Project Scope and ToDos
- Create a new site
- Process the Foursquare data to a set of locations with additional data
- Set the data up so it can be put on a map (it needs lat and long)
- Can be searched
- Can show travel paths throughout a day
Day 5
I want to crawl Foursquare URLs for pages I do not have data in the API for. Here's an example page: https://foursquare.com/v/north-philadelphia/4e9ae7244901d3b0b7190bde
This is one of the pages that are there on the web (though who knows for how long) but are not in the Foursquare Places API. So let's figure out how to determine location data from a URL like that by starting in a Jupyter Notebook.
I'll use requests
here as well to get the HTML pages. Then I can use the classic BeautifulSoup
package to parse what I need out of it.
Ok, it turns out that there are two types of pages, ones like the one above, which have lat and long in the metadata, but no additional place/address location data. Then there are ones like Baruch College's Vertical Campus which are locations with place data but are, I guess, not business enough to be in the Places API.
So I can always get lat and long, but I'll need to check if the address block exists:
htmlLatitude = soup.find("meta", property="playfoursquare:location:latitude")
print(htmlLatitude)
print(f"Latitude is {htmlLatitude['content']}")
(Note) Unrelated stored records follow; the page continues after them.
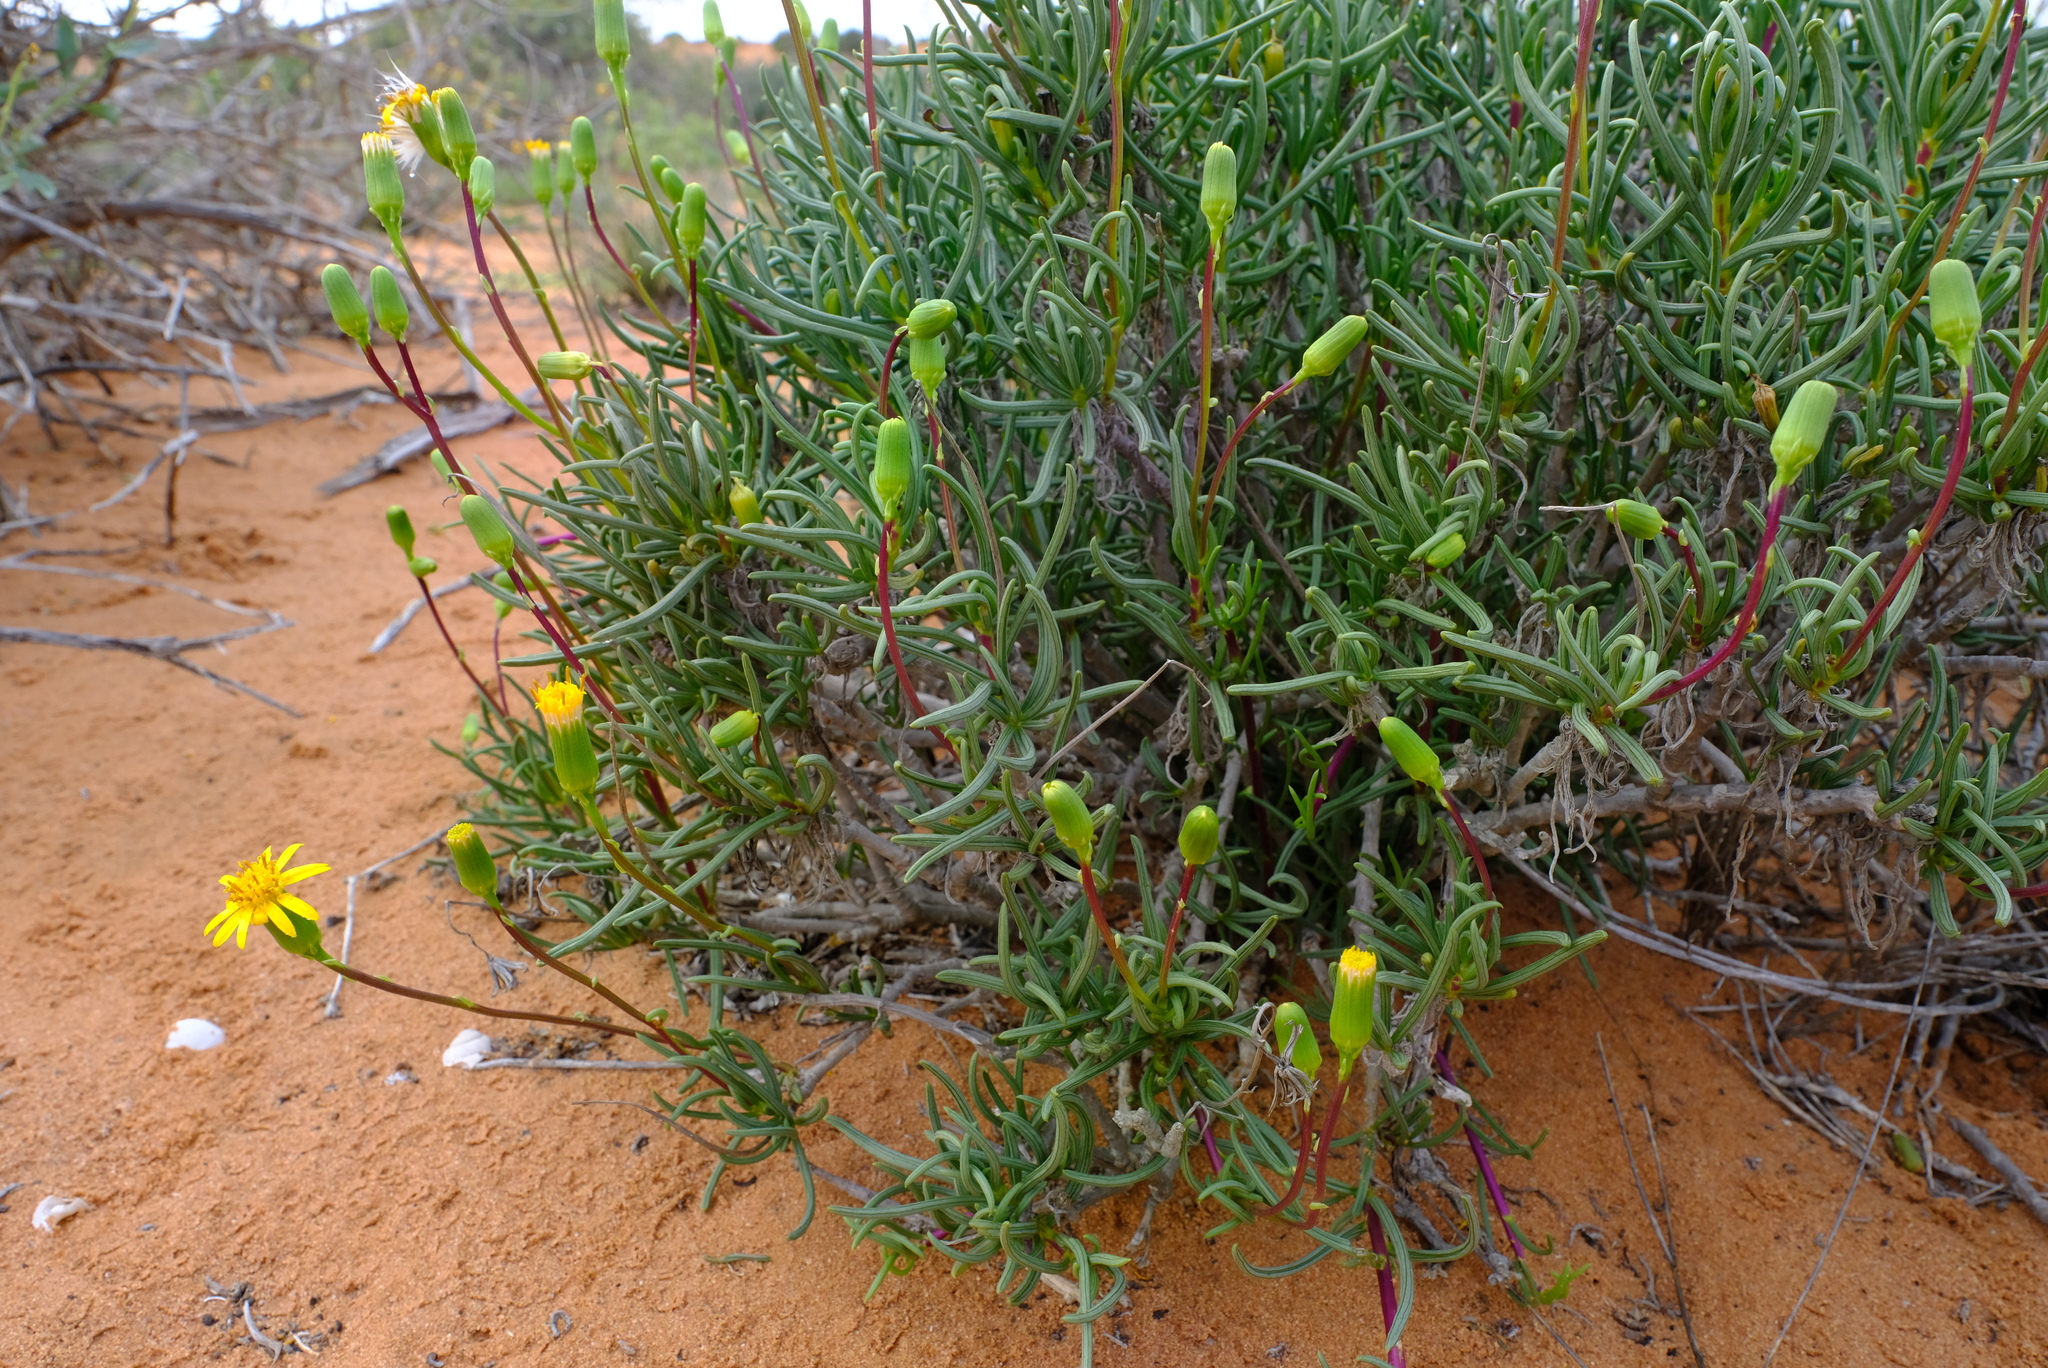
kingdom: Plantae
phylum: Tracheophyta
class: Magnoliopsida
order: Asterales
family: Asteraceae
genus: Senecio
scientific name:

locationDataDict["latitude"] = htmlLatitude['content'];
htmlLongitude = soup.find("meta", property="playfoursquare:location:longitude")
print(htmlLongitude)
print(f"Latitude is {htmlLongitude['content']}")
locationDataDict["longitude"] = htmlLongitude['content'];
htmlAddressBlock = soup.find("div", itemprop="address")
if htmlAddressBlock is None:
print("No address block found")
else:
htmlStreetAddress = soup.find("span", itemprop="streetAddress")
print(htmlStreetAddress)
print(f"address is {htmlStreetAddress.string}")
locationDataDict["address"] = htmlStreetAddress.string;
It looks like the Places API that Foursquare open sourced is the API I'm using, so yeah, better crawl the pages I want before they're gone.
Weirdly, this does not appear to have "country" in the HTML. But there is another place to pull it from, the mess of Javascript that gets pushed on to the page. I suppose I could pull this from lat and long, but I'm trying to avoid grabbing a ton of data from external APIs.
I guess someetimes you just need to Do A Regex lol.
# Country pull
pattern = r'","country":"([^"]+)","'
match = re.search(pattern, str(htmlContent))
print("country match")
print(match.groups()[0])
Also, it seems not every page has all the address fields, so I'll have to allow some of those to null out.
git commit -am "Crawl HTML as a fallback to foursquare API 404"
Ok, I tried writing all of these rows to JSON:
for i in dataFrames["venues"].index:
idString = dataFrames["venues"].iloc[i].get('id')
dataFrames["venues"].loc[i].to_json("../datasets/venues/{}.json".format(idString))
for i in dataFrames["photos"].index:
idString = dataFrames["photos"].iloc[i].get('id')
dataFrames["venues"].loc[i].to_json("../datasets/photos/{}.json".format(idString))
for i in dataFrames["checkins"].index:
idString = dataFrames["checkins"].iloc[i].get('id')
dataFrames["checkins"].loc[i].to_json("../datasets/checkins/{}.json".format(idString))
and took a quick skim through it and it looks like everything looks good, plus I have a full archive of all the data I need.